Legislators turned to Medicaid provider rates, always a tough policy topic, this week.
The six members of the Joint Budget Committee (JBC) met with executives from the Department of Health Care Policy and Financing (HCPF) on Tuesday to discuss a proposed JBC bill (House Bill 1151) that would raise all Medicaid reimbursement rates to at least 60 percent of Medicare rates. If there aren’t any comparable Medicare rates, Medicaid reimbursements would be raised to the average fair market rate. Before a temporary hike in Medicaid rates that was funded under the Affordable Care Act, Colorado doctors treating Medicaid patients were paid about 71 cents for every dollar they would have received for providing the same services to Medicare enrollees. Many believe that the lack of parity in reimbursements has contributed to problems with health care access for Medicaid enrollees, though the degree to which payment levels affect access is unknown.
The $16.5 million budget request for this year’s targeted rate increases would focus on the most unequitable rates and those most responsible for limiting access to care. It would not raise Medicaid rates across the board. HCPF leaders said they need more time to figure out how much that would cost. After many questions from JBC members, the meeting ended without any decisions.
This afternoon, we’ll be watching two health committee hearings. The House Health, Insurance & Environment Committee will be considering House Bill 1128, which would apply strict new regulations to abortion providers. Among the proposed regulations: that all abortion clinics must have a doctor on staff with admitting privileges at a nearby hospital. The committee will also consider House Bill 1141, which would require that the hospital provider fee be listed on patient billing statements. The fee was established by legislation in 2009 (House Bill 09-1293). HCPF collects the money from hospitals and uses the revenue to enable federal matching funds for Colorado’s Medicaid program. Proponents argue that this would improve transparency around health care costs, while opponents say that it would confuse patients and increase administrative expenses.
Simultaneously, the Senate Health and Human Services Committee will be considering House Bill 1039, which comes to the Senate after passing the House on January 26. The bill makes it easier to donate unexpired medications and supplies to nonprofits. Senate HHS will also hear Senate Bill 123, which would allow patients to choose any pharmacy in their network to fill a prescription. The committee has delayed a hearing on medical marijuana (Senate Bill 14).

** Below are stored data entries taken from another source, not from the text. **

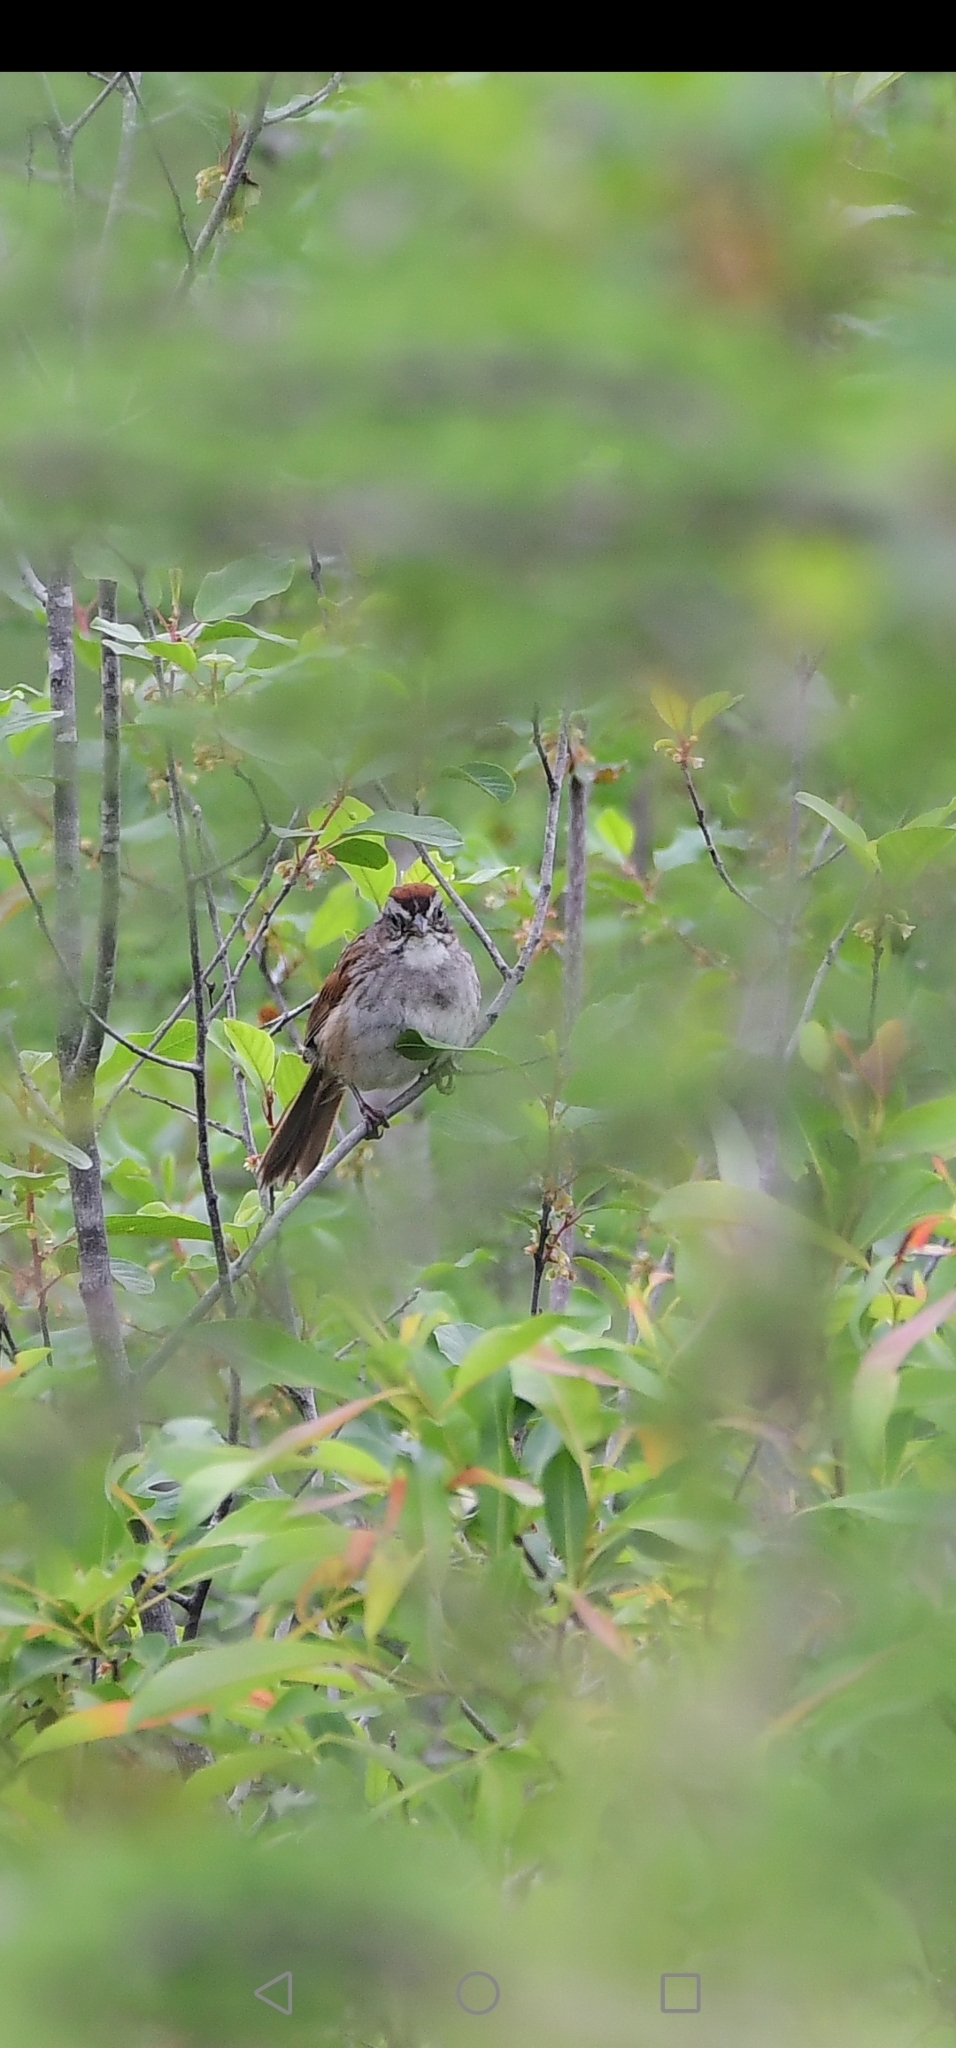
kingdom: Animalia
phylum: Chordata
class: Aves
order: Passeriformes
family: Passerellidae
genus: Melospiza
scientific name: Melospiza georgiana
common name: Swamp sparrow
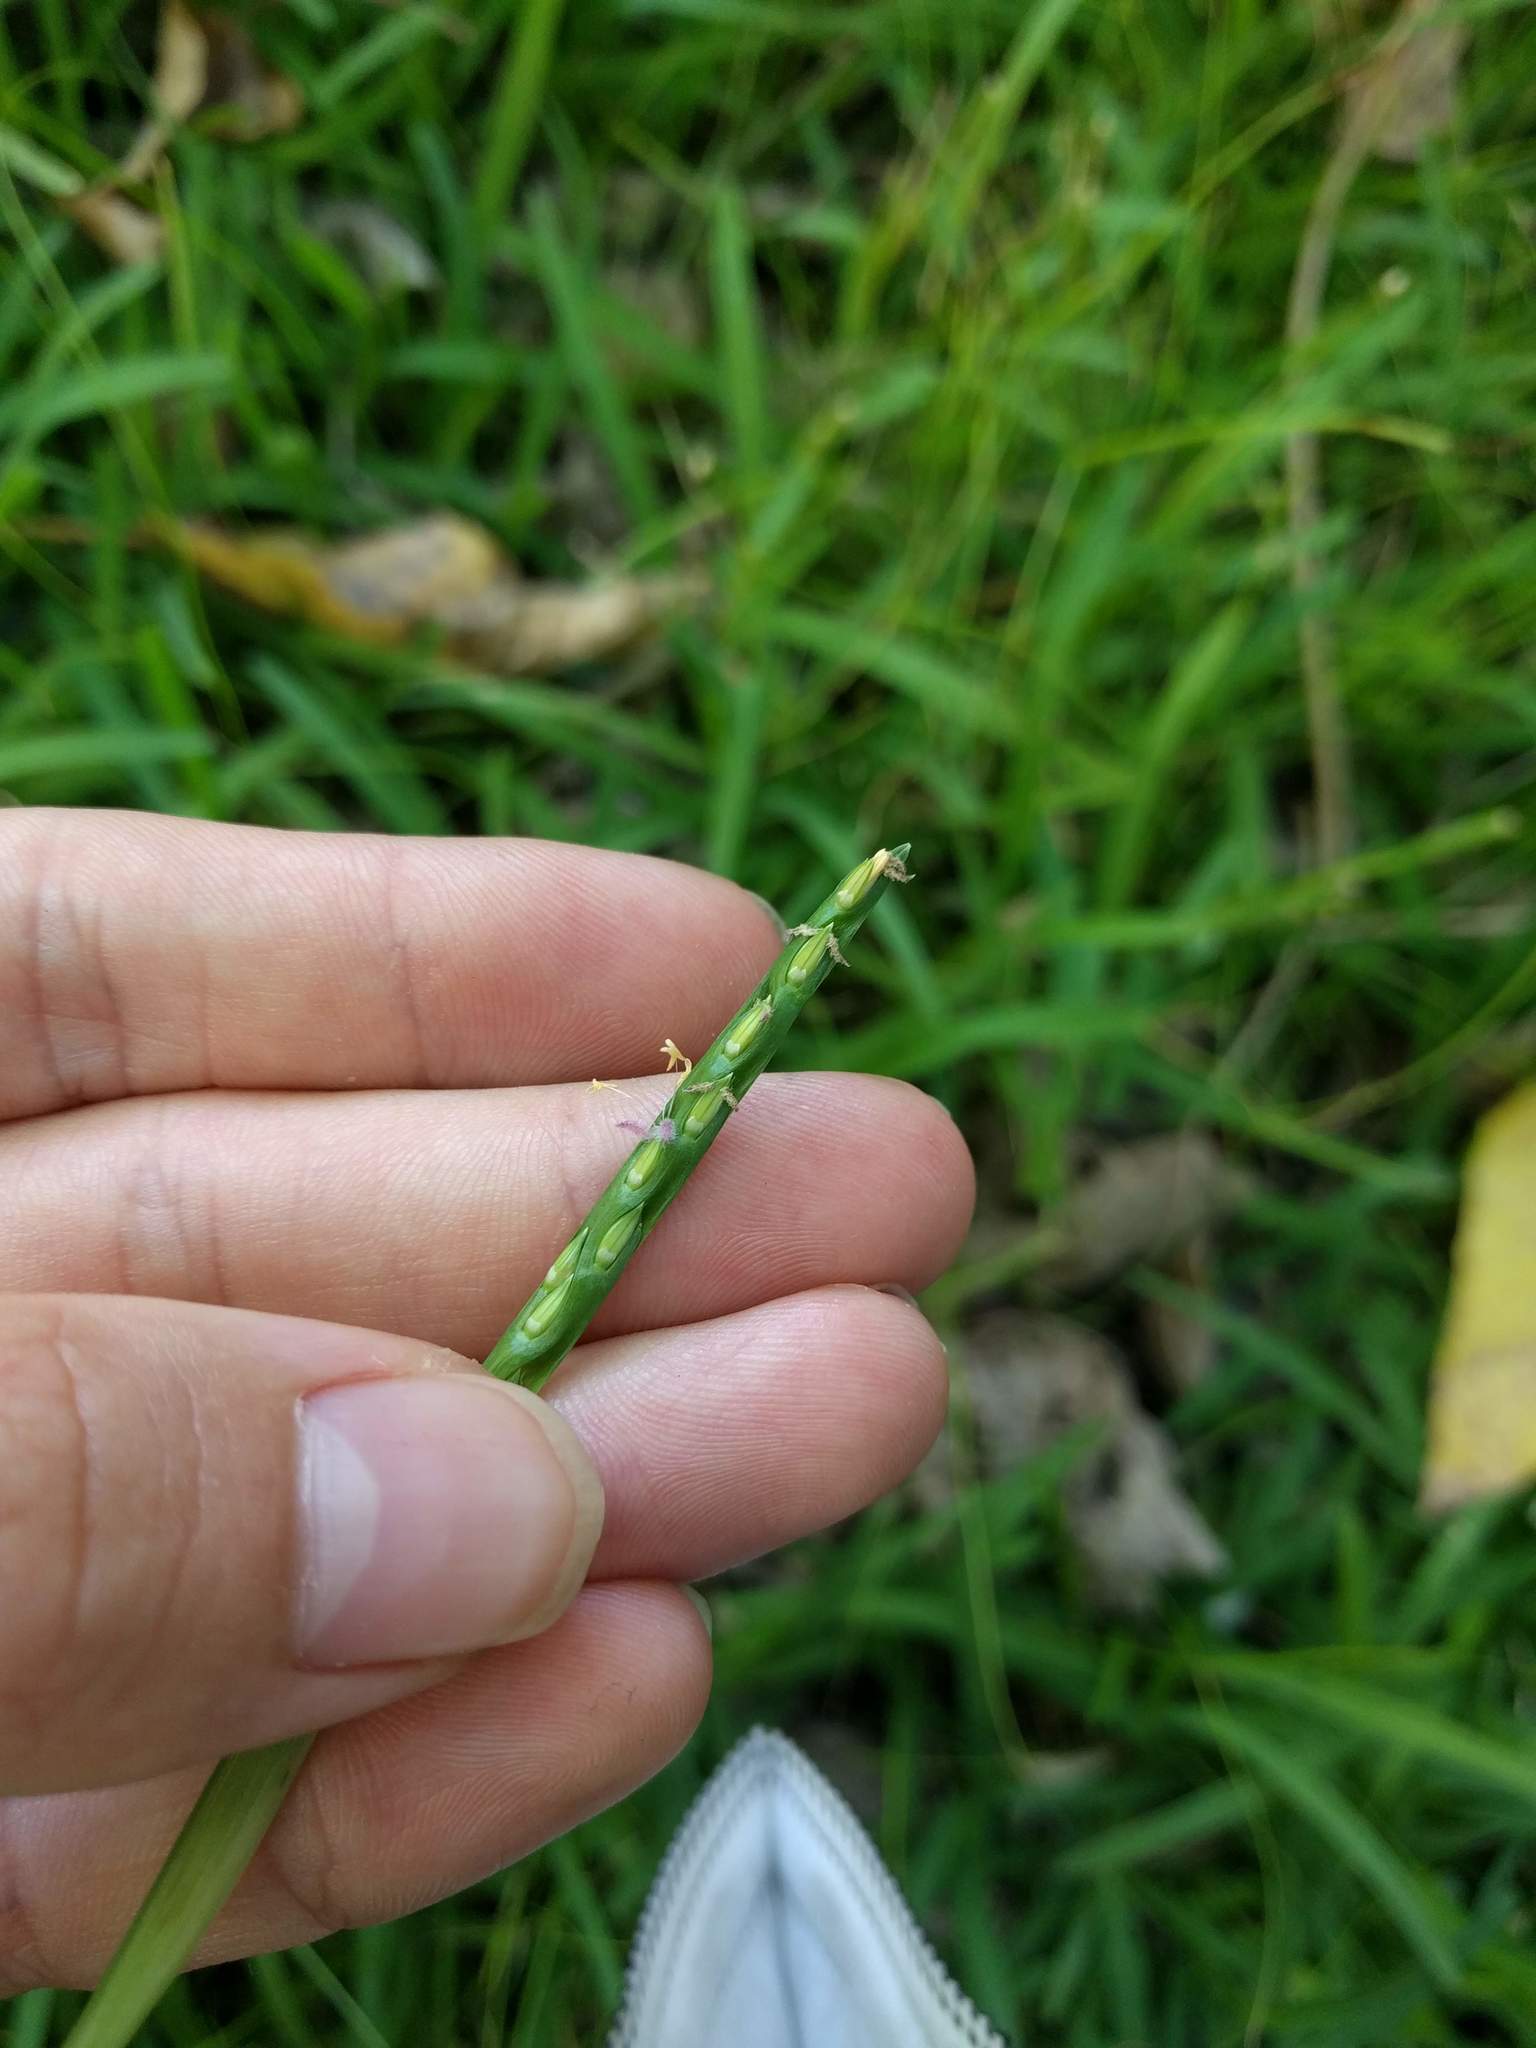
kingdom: Plantae
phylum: Tracheophyta
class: Liliopsida
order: Poales
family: Poaceae
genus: Stenotaphrum
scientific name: Stenotaphrum secundatum
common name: St. augustine grass
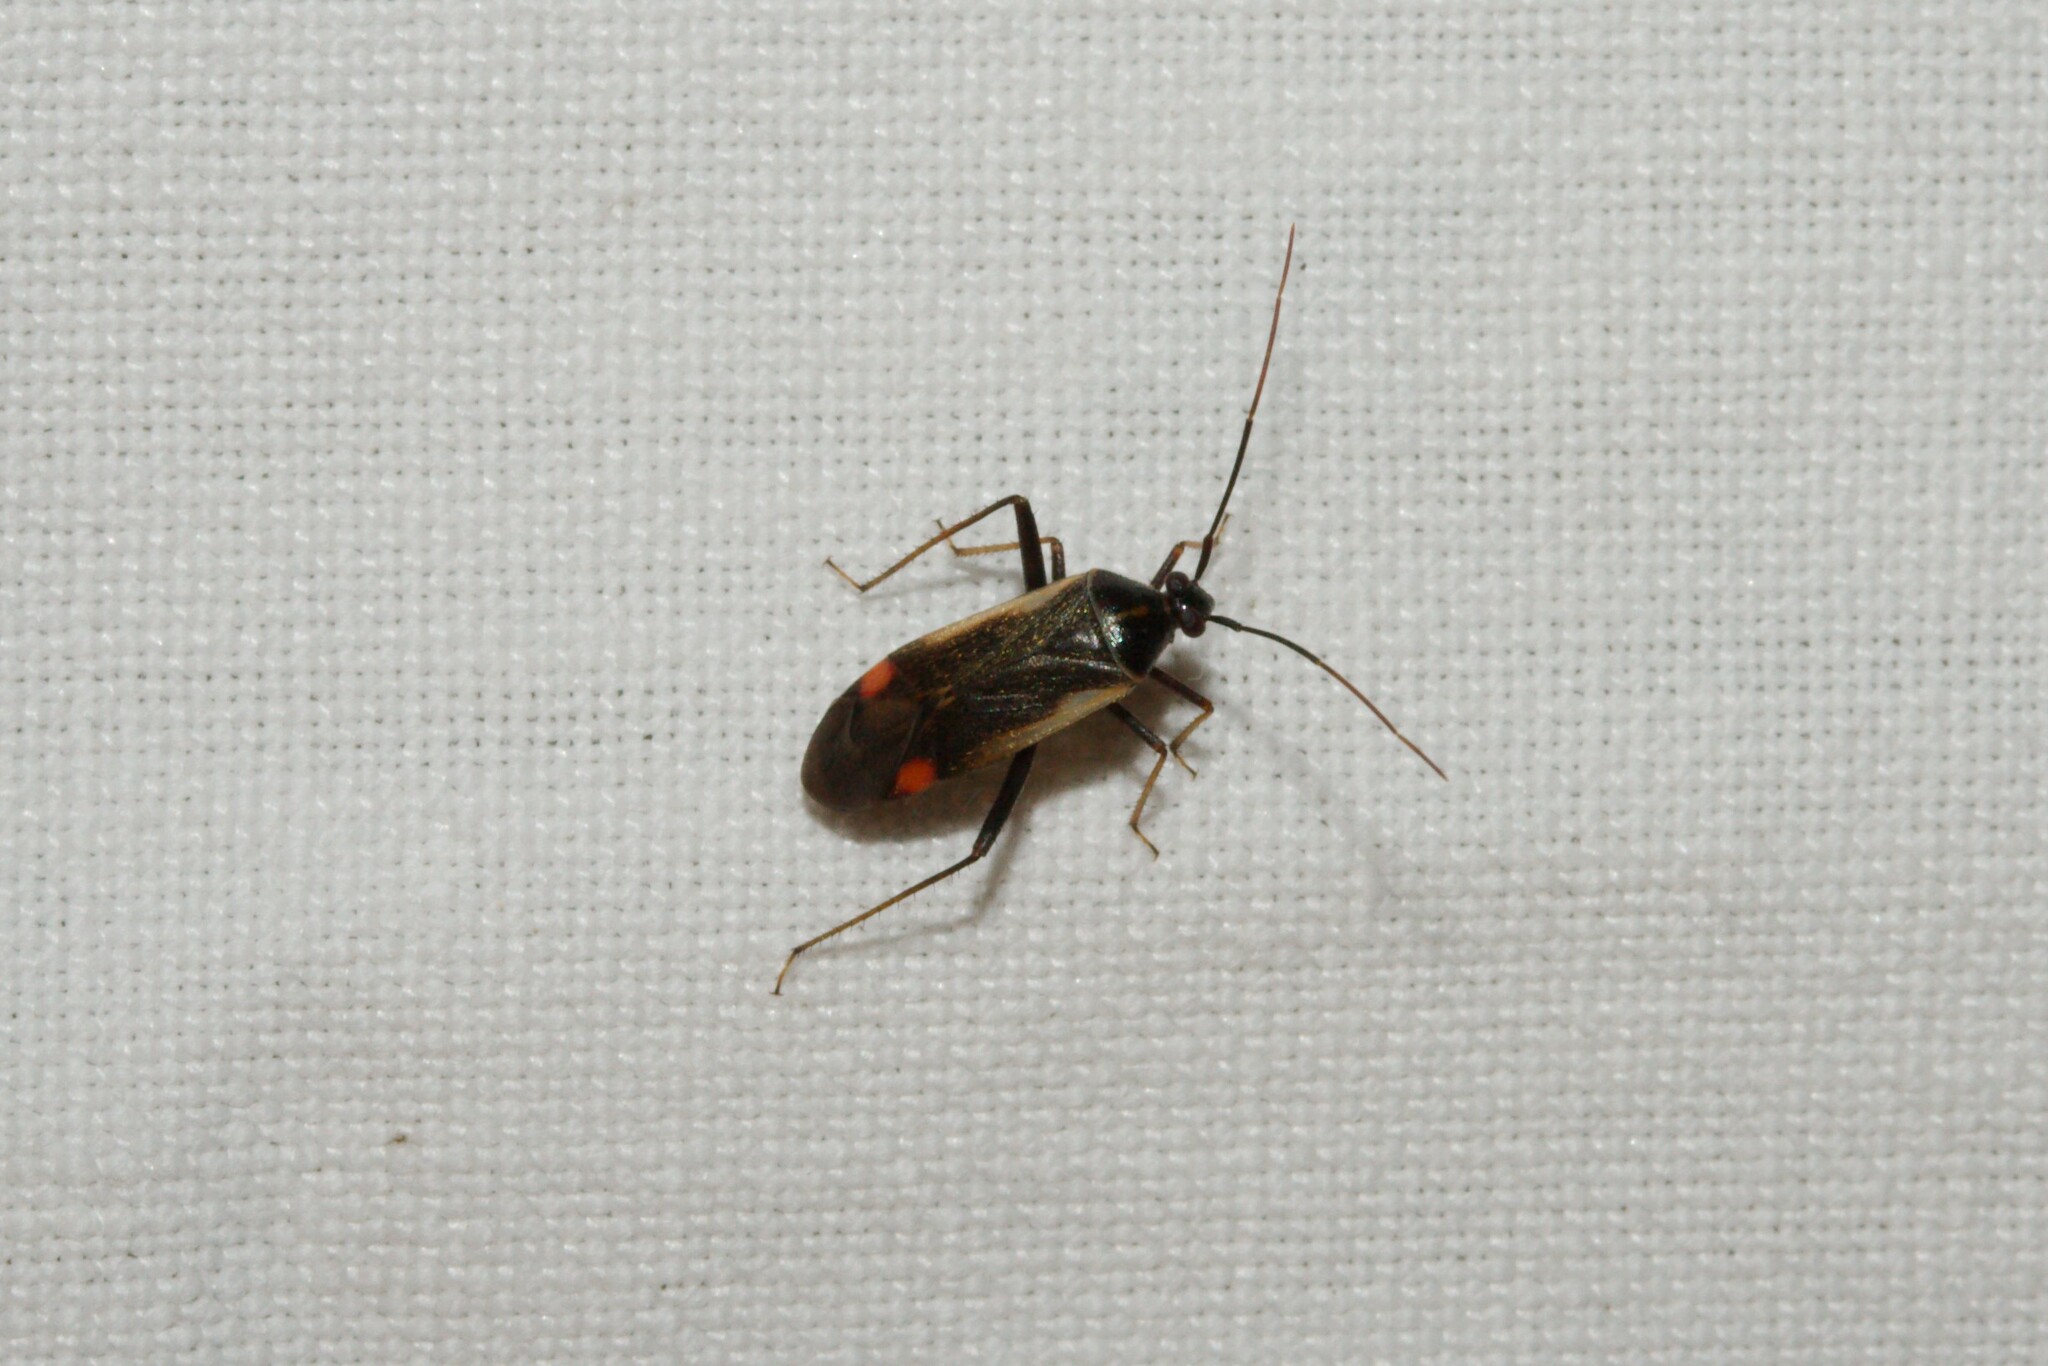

An interesting bill has dropped off today’s House calendar. House Bill 1143 aims to create tax credits for seniors for home health care equipment and services. The bill, sponsored by Rep. Kathleen Conti (R), was assigned to three different committees, with its first hearing in House Health, Insurance & Environment.
The issue is intriguing, especially in light of the growing focus on helping people to age in their homes, an environment that is generally more comfortable and more affordable than nursing homes or hospitals. Researchers are studying the impacts of initiatives such as the CAPABLE project in Baltimore, which is making relatively low-cost improvements to the homes of seniors in an effort to extend their time at home, and states across the country are grappling with the issue. HB 1143 does not yet have a fiscal note, so we are waiting to see the up-front cost of this proposed tax credit.
We expect a flurry of late bills to be introduced at the end of February or even the beginning of March, including bills to expand the scope of practice for advanced practice nurses and dental hygienists.